The deployment of Quantized Neural Networks (QNNs) on resource-constrained edge devices, such as microcontrollers (MCUs), introduces fundamental challenges in balancing model performance, computational complexity, and memory constraints. Tiny Machine Learning (TinyML) addresses these issues by jointly advancing machine learning algorithms, hardware architectures, and software optimization techniques to enable deep neural network inference on embedded systems. This survey provides a hardware-oriented perspective on neural network quantization, systematically reviewing the quantization methods most relevant to MCUs and extreme-edge devices. Particular emphasis is placed on the critical trade-offs between model performance and the capabilities of MCU-class hardware, including memory hierarchies, numerical representations, and accelerator support. The survey further reviews contemporary MCU hardware platforms, including ARM-based and RISC-V-based designs, as well as MCUs integrating neural processing units (NPUs) for low-precision inference, together with the supporting software stacks. In addition, we analyze real-world deployments of quantized models on MCUs and consolidate the application domains in which such systems are used. Finally, we discuss open challenges and outline promising future directions toward scalable, energy-efficient, and sustainable AI deployment on edge devices.

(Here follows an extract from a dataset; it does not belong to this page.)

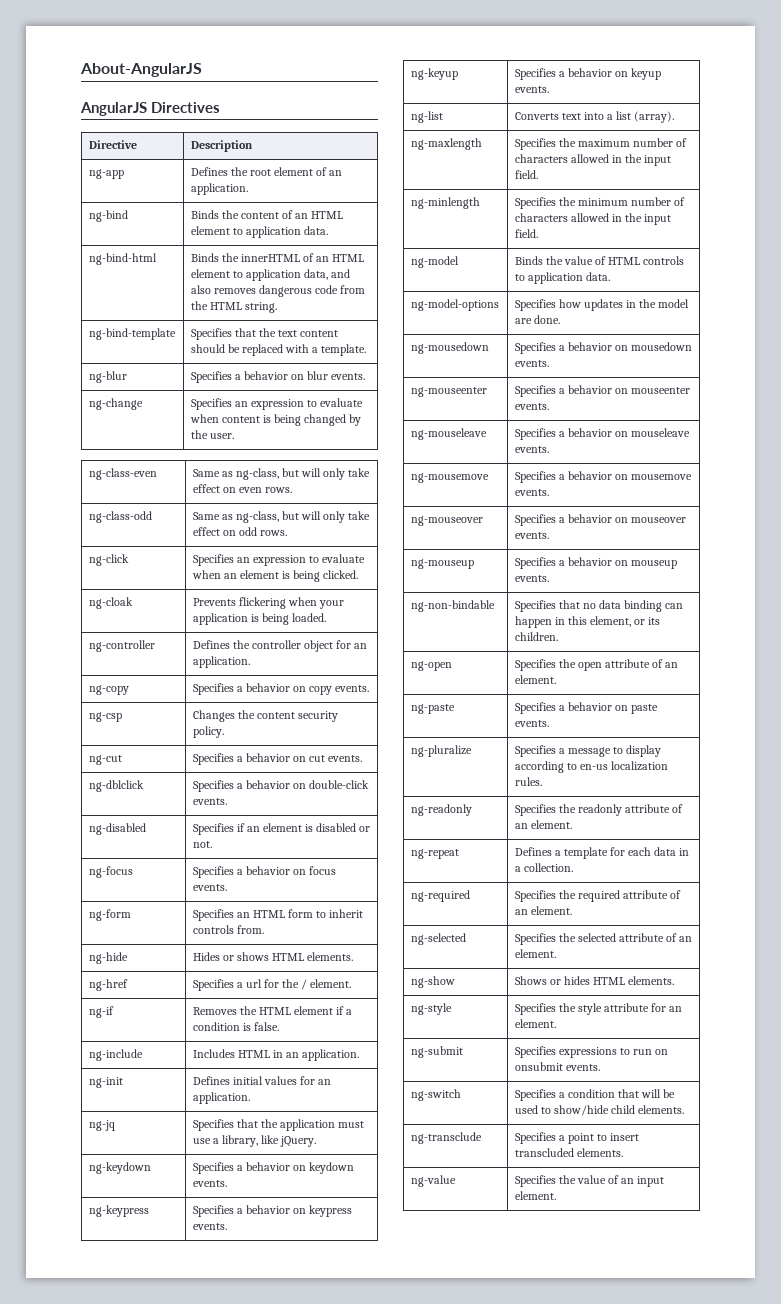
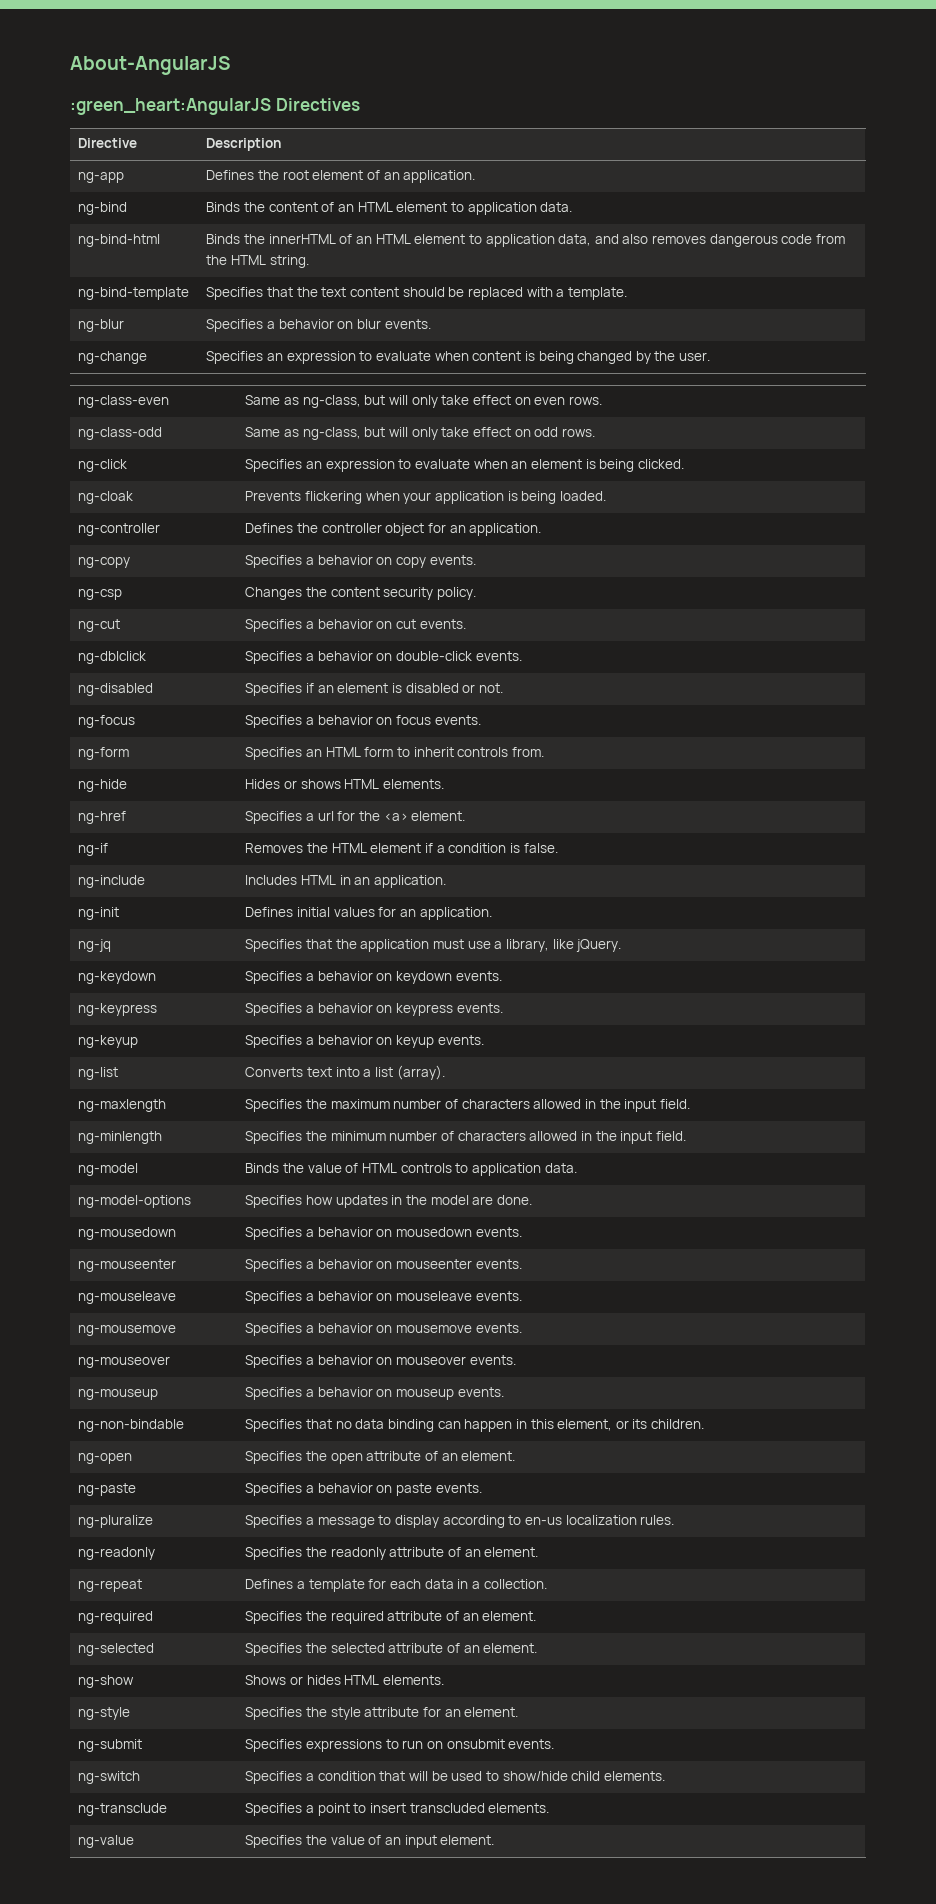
[80,102,147,116] AngularJS -> [70,98,271,115] :green_heart:AngularJS
[301,979,308,990] / -> [383,813,408,821] <a>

翻译：在资源受限的边缘设备（如微控制器）上部署量化神经网络，需要在模型性能、计算复杂度与内存限制之间取得平衡，这带来了根本性挑战。微型机器学习通过协同推进机器学习算法、硬件架构与软件优化技术，以实现在嵌入式系统上进行深度神经网络推理。本综述从硬件导向的视角探讨神经网络量化，系统性地回顾了与微控制器及极边缘设备最相关的量化方法。特别聚焦于模型性能与微控制器级硬件能力之间的关键权衡，包括内存层次结构、数值表示及加速器支持。本综述进一步评述了当代微控制器硬件平台，涵盖基于ARM和RISC-V的设计，以及集成神经处理单元以支持低精度推理的微控制器，并分析了其配套软件栈。此外，我们剖析了量化模型在微控制器上的实际部署案例，并归纳了此类系统的应用领域。最后，我们讨论了当前面临的开放挑战，并展望了在边缘设备上实现可扩展、高能效及可持续人工智能部署的未来研究方向。